Summer vacation on Martha’s Vineyard. Who couldn’t look at this time as anything but pure relaxation? Warm, fresh, salty air that just cleans out all the other weeks of the year from your lungs. You feel an extra spring in your step as you walk the sidewalks of the towns. There is a slight smile on your face that you just can’t seem to lose everywhere you go. All those other weeks of the year there is regular day-in, day-out time, and then there is Vineyard time, when everything runs just a little bit slower.
This idyllic picture of my life of summer vacations to Martha’s Vineyard has been ongoing for over 45 years, when I saw a different Vineyard. There were many more true vacation cottages around then than you see today. I remember staying in a few of them with my parents and younger brother and sister, and they were always simple places that offered us true memories of a simple vacation.
There were no televisions available in the cottages, so my father packed up our small black and white, mostly so that he wouldn’t miss a Red Sox game. Even in Edgartown, the picture was still grainy, no matter how many times he adjusted the bunny ears on top! Air conditioning? How about a large fan that made a steady whop-whop-whop that actually lulled you to sleep each night. We didn’t mind.
Cell phone? Nope! A rotary dial phone that was actually a party line. No matter how many times it rang we were told not to answer it because it was for someone else. This was kind of tough to understand for an eight year old. The phone is ringing, but don’t answer it. My brother and I mostly followed it!
There was no better sleep than while on vacation. Unless, of course, there was a fire somewhere in the middle of the night. Then the fire horns would start belting out the signal of where the closest fire box was for the firefighters to respond to. It always seemed that the box would be “9-9-9”. Why couldn’t it be “1-1-1” instead? Now you were awake!
Swordfishing boats still plied the waters out of Edgartown, often coming into the wharf with their catch. One time while they were unloading fish after fish onto the scales, my brother found one of the swords just lying on the ground. With quick thought the sword and he were on their way back to the cottage. Unfortunately for him my father didn’t quite share in the excitement of the catch. For one, what do you do with a swordfish tip that still had meat on it? Bury the end in the ground, we were told, and it will be clean when it falls down. We did and it was. It must have been an interesting sight as we drove off-Island with a swordfish tip tied to the bike rack on the front of our station wagon. We still have the sword.

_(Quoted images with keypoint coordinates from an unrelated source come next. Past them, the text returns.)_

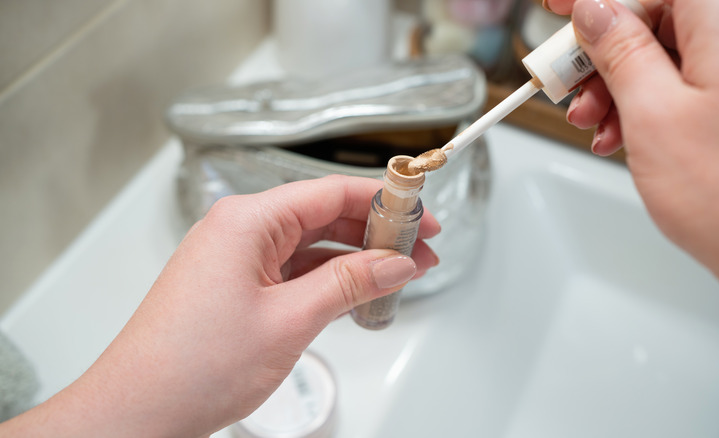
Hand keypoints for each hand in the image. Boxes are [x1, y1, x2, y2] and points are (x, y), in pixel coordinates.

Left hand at [1, 175, 439, 437]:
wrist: (139, 411)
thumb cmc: (191, 366)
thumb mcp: (289, 320)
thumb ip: (349, 284)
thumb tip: (395, 263)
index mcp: (246, 221)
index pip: (330, 192)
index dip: (384, 203)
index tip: (422, 218)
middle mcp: (239, 231)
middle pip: (323, 215)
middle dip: (376, 232)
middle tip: (420, 251)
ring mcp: (236, 259)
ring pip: (311, 244)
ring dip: (356, 258)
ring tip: (399, 273)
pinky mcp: (236, 286)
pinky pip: (293, 269)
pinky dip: (328, 278)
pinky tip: (357, 290)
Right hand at [547, 0, 718, 433]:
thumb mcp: (652, 112)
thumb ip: (619, 50)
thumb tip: (594, 10)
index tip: (559, 5)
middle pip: (656, 16)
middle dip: (603, 49)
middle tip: (568, 78)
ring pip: (664, 51)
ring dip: (617, 82)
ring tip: (593, 121)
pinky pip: (682, 79)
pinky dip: (644, 101)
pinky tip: (620, 133)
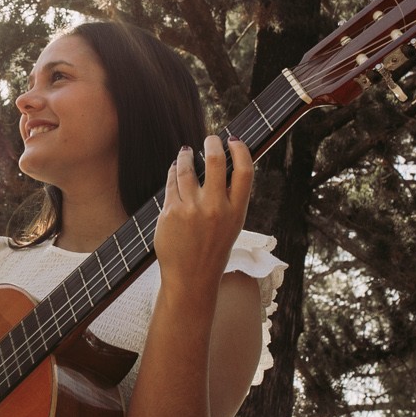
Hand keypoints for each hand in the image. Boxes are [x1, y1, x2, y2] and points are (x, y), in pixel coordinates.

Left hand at [154, 136, 252, 286]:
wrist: (191, 277)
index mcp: (236, 211)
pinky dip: (173, 171)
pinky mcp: (171, 212)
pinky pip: (172, 183)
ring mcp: (192, 209)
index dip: (241, 150)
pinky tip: (175, 168)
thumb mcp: (231, 226)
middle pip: (216, 162)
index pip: (245, 171)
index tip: (234, 139)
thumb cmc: (212, 250)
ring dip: (187, 156)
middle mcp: (215, 208)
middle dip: (212, 143)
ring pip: (187, 169)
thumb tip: (222, 165)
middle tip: (210, 139)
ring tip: (186, 152)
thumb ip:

The swordfish were cool, but the big fish we got to know as kids was Bruce. Bruce? You remember, the mechanical shark used in the movie Jaws. He was stored under tarps over at the East Chop Beach Club lot with his other mechanical components. Occasionally we would see them tow one out to the raft that was set up off of State Beach by the Big Bridge. We knew there were no real sharks in the water, but it did make us think. My brother and I thought the Universal Studios trailers lined up along North Water street in Edgartown were amazing. Cables strewn from one truck to the other with people moving about like their lives depended on it. Many years later I found out it did, because they were way over budget and time.
It didn’t take much to make a Vineyard vacation successful and special. You just had to be here. The rest is waiting.